Figure 2-2 Graph SLAM Process

Figure 2-2 shows the graph SLAM process, which comprises two main components, the front end and the back end. The front end processes input sensor data to estimate the poses of the mobile robot and the distinctive features around the robot. The front-end processing consists of the following steps:

Data acquisition: Data is captured continuously from sensors such as a camera and LiDAR. The captured sensor data is pre-processed here. For example, ISP, lens distortion correction, rectification of stereo image, and motion compensation of LiDAR point cloud are performed during data acquisition. The captured data within a fixed time interval forms a frame.
Feature extraction: Distinct and descriptive features are extracted from each frame. These features can be key points in images (visual SLAM) or geometric features such as edges, planes and scanned 2D or 3D points themselves (LiDAR SLAM).
Feature association: The mobile robot associates the extracted features across different frames to determine which features correspond to the same ones in the environment.
Pose estimation: Based on the associated features, the mobile robot estimates the changes of its position and orientation between two frames and therefore estimates the new pose of the mobile robot. Once the pose is estimated, the map can be updated using the associated features.

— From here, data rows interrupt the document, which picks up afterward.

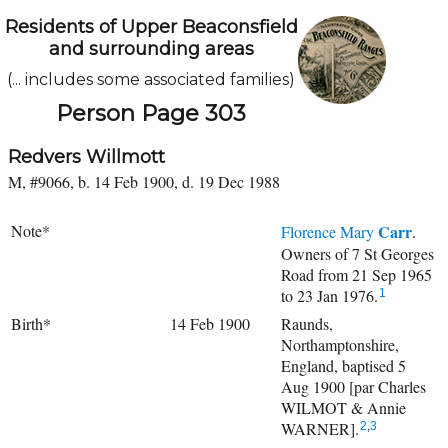
Residents of Upper Beaconsfield
and surrounding areas
(... includes some associated families)
Person Page 303
Redvers Willmott
M, #9066, b. 14 Feb 1900, d. 19 Dec 1988
Note*
Carr
Florence Mary
.
Owners of 7 St Georges
Road from 21 Sep 1965
to 23 Jan 1976.
1
Birth*
14 Feb 1900
Raunds,
Northamptonshire,
England, baptised 5
Aug 1900 [par Charles
WILMOT & Annie
WARNER].
2
,
3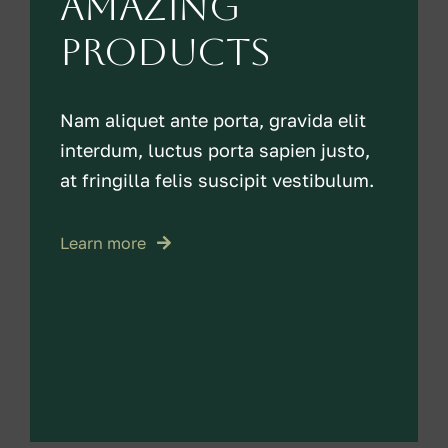
amazing
products
Nam aliquet ante porta, gravida elit
interdum, luctus porta sapien justo,
at fringilla felis suscipit vestibulum.
Learn more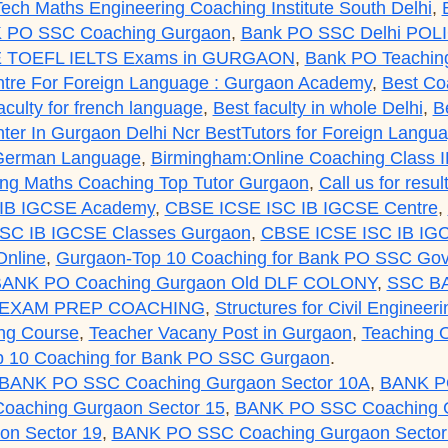
ech Maths Engineering Coaching Institute South Delhi
,
 PO SSC Coaching Gurgaon
,
Bank PO SSC Delhi POL
 TOEFL IELTS Exams in GURGAON
,
Bank PO Teaching
tre For Foreign Language : Gurgaon Academy
,
Best Co
aculty for french language
,
Best faculty in whole Delhi
,
B
er In Gurgaon Delhi Ncr BestTutors for Foreign Lang
 German Language
,
Birmingham:Online Coaching Class 
g Maths Coaching Top Tutor Gurgaon
,
Call us for res
IB IGCSE Academy
,
CBSE ICSE ISC IB IGCSE Centre
,
SC IB IGCSE Classes Gurgaon
,
CBSE ICSE ISC IB IGC
nline
,
Gurgaon-Top 10 Coaching for Bank PO SSC Gov
ANK PO Coaching Gurgaon Old DLF COLONY
,
SSC B
 EXAM PREP COACHING
,
Structures for Civil Engineer
ng Course
,
Teacher Vacany Post in Gurgaon
,
Teaching O
p 10 Coaching for Bank PO SSC Gurgaon
.
BANK PO SSC Coaching Gurgaon Sector 10A
,
BANK PO
aching Gurgaon Sector 15
,
BANK PO SSC Coaching G
n Sector 19
,
BANK PO SSC Coaching Gurgaon Sector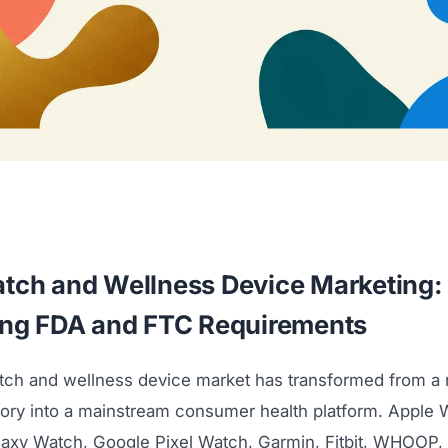
tch and Wellness Device Marketing:
ing FDA and FTC Requirements
ch and wellness device market has transformed from a n
gory into a mainstream consumer health platform. Apple 
xy Watch, Google Pixel Watch, Garmin, Fitbit, WHOOP,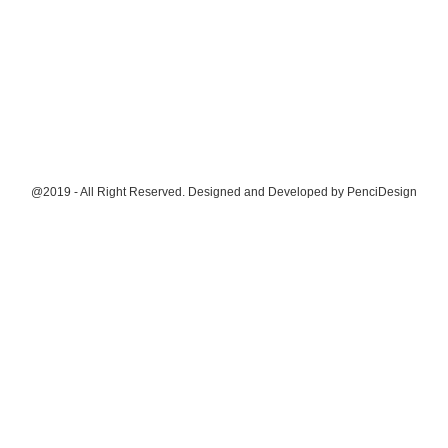
@2019 - All Right Reserved. Designed and Developed by
PenciDesign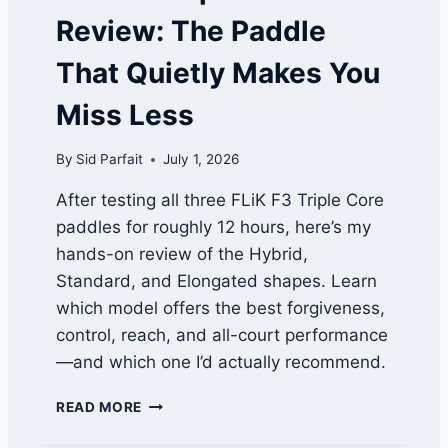
L
Review: The Paddle
P
A
That Quietly Makes You
D
D
Miss Less
L
E
By
Sid Parfait
July 1, 2026
T
H
After testing all three FLiK F3 Triple Core
A
paddles for roughly 12 hours, here’s my
T
F
hands-on review of the Hybrid,
I
Standard, and Elongated shapes. Learn
T
which model offers the best forgiveness,
S
Y
control, reach, and all-court performance
O
—and which one I’d actually recommend.
U
R
F
READ MORE
G
L
A
I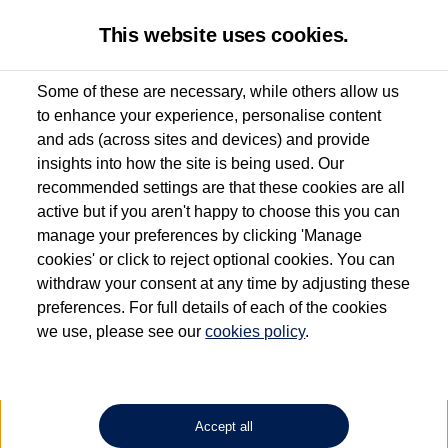
This website uses cookies.
Some of these are necessary, while others allow us
to enhance your experience, personalise content
Used van search
Vehicle search
Details
and ads (across sites and devices) and provide
insights into how the site is being used. Our
recommended settings are that these cookies are all
active but if you aren't happy to choose this you can
Dependent on source, some Volkswagen Approved Used Commercial Vehicles may
have had multiple users as part of a fleet and/or be ex-business use. In order to meet
manage your preferences by clicking 'Manage
the Volkswagen Commercial Vehicle Approved Used programme requirements, all
cookies' or click to reject optional cookies. You can
vehicles are inspected and certified by our trained Commercial Vehicle Technicians to
withdraw your consent at any time by adjusting these
the same exacting standards regardless of source. Volkswagen Commercial Vehicles
requires Volkswagen Van Centres to ensure that information on previous vehicle
preferences. For full details of each of the cookies
ownership is correct based on the V5 logbook detail. The logbook may include the
we use, please see our
cookies policy
.
detail of the last owner only (and not any or all earlier owners), and will not detail
how the owner used the vehicle. Neither Volkswagen Commercial Vehicles or
Volkswagen Van Centres can guarantee that vehicles have not been used for business
or other purposes. For further information (including logbook details), please consult
your Volkswagen Van Centre.
Accept all
Lithium-ion batteries, of the type used in most electric vehicles (including Volkswagen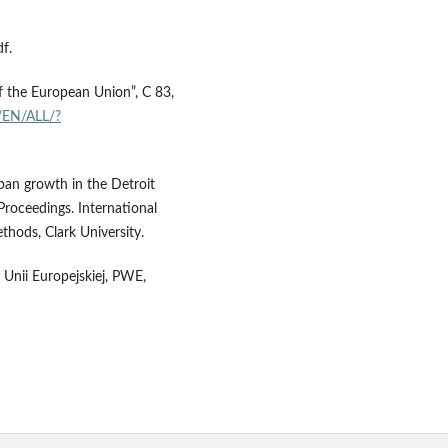
f.
of the European Union”, C 83,
t/EN/ALL/?
ban growth in the Detroit
Proceedings. International
hods, Clark University.
h Unii Europejskiej, PWE,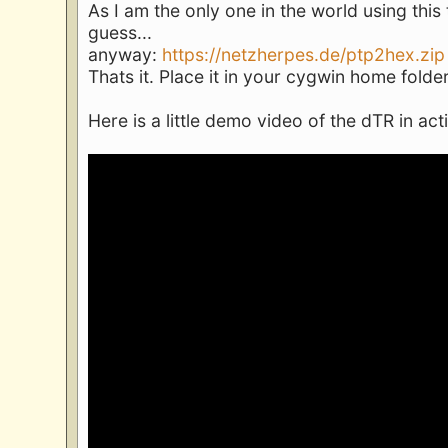
As I am the only one in the world using this
guess...
anyway:
https://netzherpes.de/ptp2hex.zip
Thats it. Place it in your cygwin home folder
Here is a little demo video of the dTR in act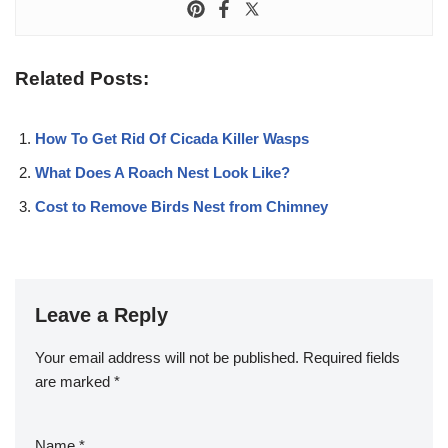
Related Posts:
How To Get Rid Of Cicada Killer Wasps
What Does A Roach Nest Look Like?
Cost to Remove Birds Nest from Chimney
Leave a Reply
Your email address will not be published.
Required fields
are marked
*
Name
*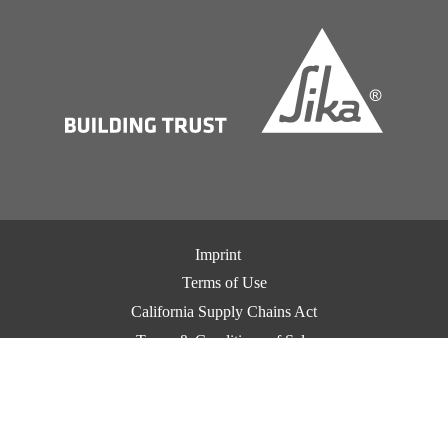
Imprint
Terms of Use
California Supply Chains Act
Terms & Conditions of Sale
Terms & Conditions of Purchase
Privacy Notice
Cookie Preference Center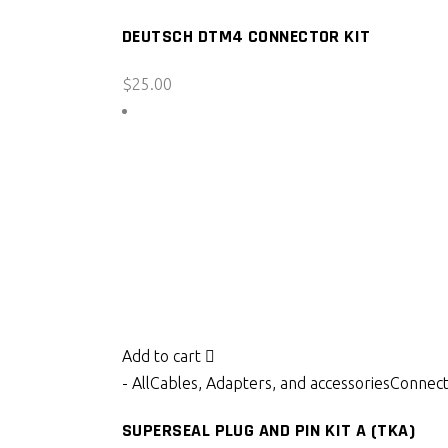
DEUTSCH DTM4 CONNECTOR KIT
$
25.00
Add to cart
- All
Cables, Adapters, and accessories
Connect
SUPERSEAL PLUG AND PIN KIT A (TKA)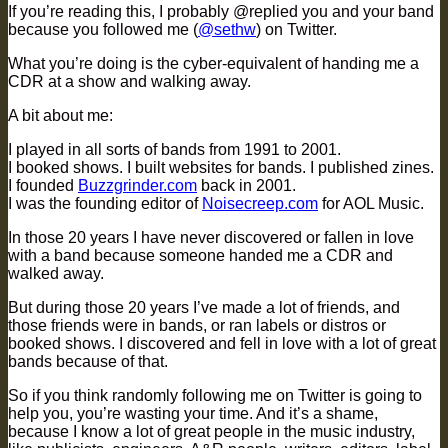
If you’re reading this, I probably @replied you and your band
because you followed me (
@sethw
) on Twitter.
What you’re doing is the cyber-equivalent of handing me a
CDR at a show and walking away.
A bit about me:
I played in all sorts of bands from 1991 to 2001.
I booked shows. I built websites for bands. I published zines.
I founded
Buzzgrinder.com
back in 2001.
I was the founding editor of
Noisecreep.com
for AOL Music.
In those 20 years I have never discovered or fallen in love
with a band because someone handed me a CDR and
walked away.
But during those 20 years I’ve made a lot of friends, and
those friends were in bands, or ran labels or distros or
booked shows. I discovered and fell in love with a lot of great
bands because of that.
So if you think randomly following me on Twitter is going to
help you, you’re wasting your time. And it’s a shame,
because I know a lot of great people in the music industry,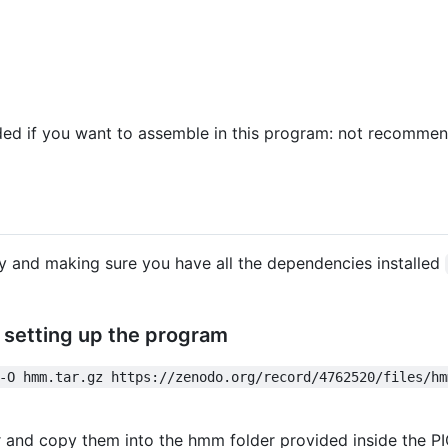
eded if you want to assemble in this program: not recomme
ory and making sure you have all the dependencies installed
setting up the program
-O hmm.tar.gz https://zenodo.org/record/4762520/files/hm
lder and copy them into the hmm folder provided inside the 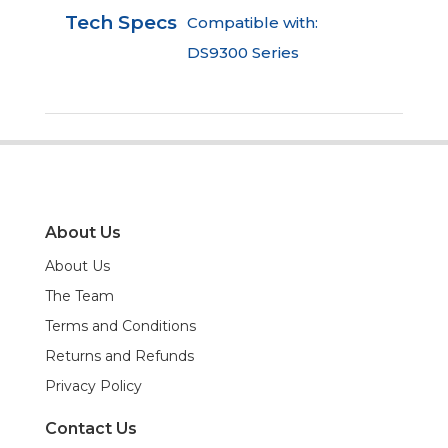
Tech Specs
Compatible with:
DS9300 Series
About Us
About Us
The Team
Terms and Conditions
Returns and Refunds
Privacy Policy
Contact Us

The poses of the mobile robot estimated in the front end are not error free and the errors are accumulated as the mobile robot traverses, which can result in huge drift errors. The back end is responsible for refining the estimated poses and updating the map. This refinement consists of the following steps:

Loop closure detection: This is the process that determines if the current location has been visited before. Identifying the visited locations is critical in reducing drift error with graph optimization.
Graph optimization: A graph is maintained in the graph SLAM as shown in Figure 2-1. The goal is to update the previously-estimated poses so that the observation, for example, features, from one pose maximally overlap with the same observation from other poses. Non-linear optimization techniques like Newton, Gauss-Newton, and Levenberg-Marquardt (LM) optimizations are used for this purpose.

In general, the created map is a set of the extracted features with their positions and descriptors in visual SLAM and a set of geometric features or points themselves in LiDAR SLAM. In many use cases, the map is also saved in the form of occupancy grid map after post-processing to make obstacle detection and path planning easier.